• _Exercise details_:
Write out exactly the lines from the one containing "Here, each photo" through the last line of the records below, and no others.

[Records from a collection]
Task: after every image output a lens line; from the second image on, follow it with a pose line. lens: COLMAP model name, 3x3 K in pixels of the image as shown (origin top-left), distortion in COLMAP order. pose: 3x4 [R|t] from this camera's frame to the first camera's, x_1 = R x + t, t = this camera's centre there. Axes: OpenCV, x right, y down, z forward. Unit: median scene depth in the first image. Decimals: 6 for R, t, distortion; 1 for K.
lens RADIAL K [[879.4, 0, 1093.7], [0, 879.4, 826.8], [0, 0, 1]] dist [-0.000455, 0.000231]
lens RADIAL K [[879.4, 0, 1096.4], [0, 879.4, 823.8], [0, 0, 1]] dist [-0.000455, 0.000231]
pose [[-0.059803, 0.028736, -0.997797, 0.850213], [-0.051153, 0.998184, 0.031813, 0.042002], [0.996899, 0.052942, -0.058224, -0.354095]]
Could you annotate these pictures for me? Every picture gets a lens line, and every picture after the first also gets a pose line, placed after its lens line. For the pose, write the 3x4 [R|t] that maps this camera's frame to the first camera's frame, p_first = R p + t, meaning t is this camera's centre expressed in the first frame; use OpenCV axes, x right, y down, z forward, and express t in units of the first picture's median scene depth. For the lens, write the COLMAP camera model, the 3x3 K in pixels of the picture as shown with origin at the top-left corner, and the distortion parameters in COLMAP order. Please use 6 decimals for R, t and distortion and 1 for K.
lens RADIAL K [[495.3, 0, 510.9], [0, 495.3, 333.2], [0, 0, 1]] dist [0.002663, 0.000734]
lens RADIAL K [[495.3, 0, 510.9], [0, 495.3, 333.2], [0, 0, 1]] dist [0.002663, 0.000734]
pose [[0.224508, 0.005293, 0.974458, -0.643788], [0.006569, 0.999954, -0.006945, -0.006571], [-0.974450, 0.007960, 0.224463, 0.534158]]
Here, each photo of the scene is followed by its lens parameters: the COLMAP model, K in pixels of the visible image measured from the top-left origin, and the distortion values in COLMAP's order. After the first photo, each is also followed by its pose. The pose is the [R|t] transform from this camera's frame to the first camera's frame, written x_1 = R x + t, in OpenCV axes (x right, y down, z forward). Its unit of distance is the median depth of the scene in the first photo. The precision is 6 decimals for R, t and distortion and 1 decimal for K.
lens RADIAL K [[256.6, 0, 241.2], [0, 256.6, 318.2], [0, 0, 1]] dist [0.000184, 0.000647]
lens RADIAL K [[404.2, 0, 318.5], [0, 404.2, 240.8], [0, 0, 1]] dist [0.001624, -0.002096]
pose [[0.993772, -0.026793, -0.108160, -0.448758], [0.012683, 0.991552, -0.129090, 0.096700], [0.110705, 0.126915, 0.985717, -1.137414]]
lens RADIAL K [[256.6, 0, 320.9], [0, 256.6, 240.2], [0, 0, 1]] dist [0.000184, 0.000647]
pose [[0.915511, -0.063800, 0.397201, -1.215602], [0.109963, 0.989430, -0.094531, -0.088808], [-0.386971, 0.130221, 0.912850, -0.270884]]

• _Result for this exercise_:
Here, each photo of the scene is followed by its lens parameters: the COLMAP model, K in pixels of the visible image measured from the top-left origin, and the distortion values in COLMAP's order. After the first photo, each is also followed by its pose. The pose is the [R|t] transform from this camera's frame to the first camera's frame, written x_1 = R x + t, in OpenCV axes (x right, y down, z forward). Its unit of distance is the median depth of the scene in the first photo. The precision is 6 decimals for R, t and distortion and 1 decimal for K.
lens RADIAL K [[256.6, 0, 241.2], [0, 256.6, 318.2], [0, 0, 1]] dist [0.000184, 0.000647]
lens RADIAL K [[404.2, 0, 318.5], [0, 404.2, 240.8], [0, 0, 1]] dist [0.001624, -0.002096]
pose [[0.993772, -0.026793, -0.108160, -0.448758], [0.012683, 0.991552, -0.129090, 0.096700], [0.110705, 0.126915, 0.985717, -1.137414]]
lens RADIAL K [[256.6, 0, 320.9], [0, 256.6, 240.2], [0, 0, 1]] dist [0.000184, 0.000647]
pose [[0.915511, -0.063800, 0.397201, -1.215602], [0.109963, 0.989430, -0.094531, -0.088808], [-0.386971, 0.130221, 0.912850, -0.270884]]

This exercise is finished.